At first I refused his solution to my spiritual problems. He told me I merely had to accept Christ, i.e., place all my trust in Him, “believe on Him” and I would have eternal life. He constantly reminded me of Christ’s word: “Verily, verily, I say unto you, he that believeth on Me hath everlasting life” (John 6:47). It all seemed too easy to be true. Why, I asked myself, would all of the teachings of the various faiths be promulgated when it was as easy as that? But then I realized that it was not easy. One had to humbly acknowledge that one was a sinner. “For all have sinned, and come short of the glory of God” (Romans 3:23). Furthermore, one was saved by the blood of Christ shed on Calvary, and not by one’s own merit, “He that spared not his own Son, but delivered Him up for us all…” (Romans 8:32). So, I acknowledged that I was a sinner, and said with the Psalmist, “Behold I was shapen in iniquity, and in[to] sin did my mother conceive me.” Then I accepted Christ as my only Savior, counting on no one else – not even the Blessed Virgin Mary. “But to him that worketh not, but believeth on Him that justifieth the ungodly, his faith is counted for righteousness” (Romans 4:5).

After My Conversion

From that day I have never had any doubts about my salvation. “Also I say unto you, whosoever shall confess (acknowledge) Me before men, him will I confess before my Father which is in heaven” (Matthew 10:32).

When I was first saved by God’s grace, I worked with an organization, which had for its purpose the helping of priests to understand the Gospel. However, I soon realized that God was calling me to a unique ministry—that of teaching Christians how to win Roman Catholics for the Lord. Therefore, in 1959, I went out on faith (as we say in the United States of America) trusting in Him to provide for all of my needs. This He has done. Lack of space prevents me from telling of all the great blessings and mercies that I have enjoyed. I have traveled many times throughout the U.S.A. and Canada and have been on preaching tours across Europe several times. Everywhere, I have preached with love and authority and have been well received.

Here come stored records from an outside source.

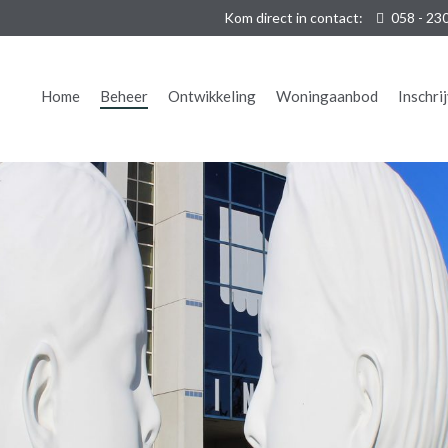
Kom direct in contact:
058 - 23
Home
Beheer
Ontwikkeling
Woningaanbod
Inschri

It is not my purpose to sow the seeds of hatred and bitterness, but rather to show by the Gospel how to win Roman Catholics to Christ. I constantly remind people of those wonderful words in the first chapter of John, which form part of the last Gospel, read at the end of every mass in the Roman Catholic Church. “He came unto His own, and His own received Him not. But as many as received Him, to them gave He power to become the sons of God, even to them that believe on His name” (John 1:11). Praise be to that Holy Name forever. AMEN.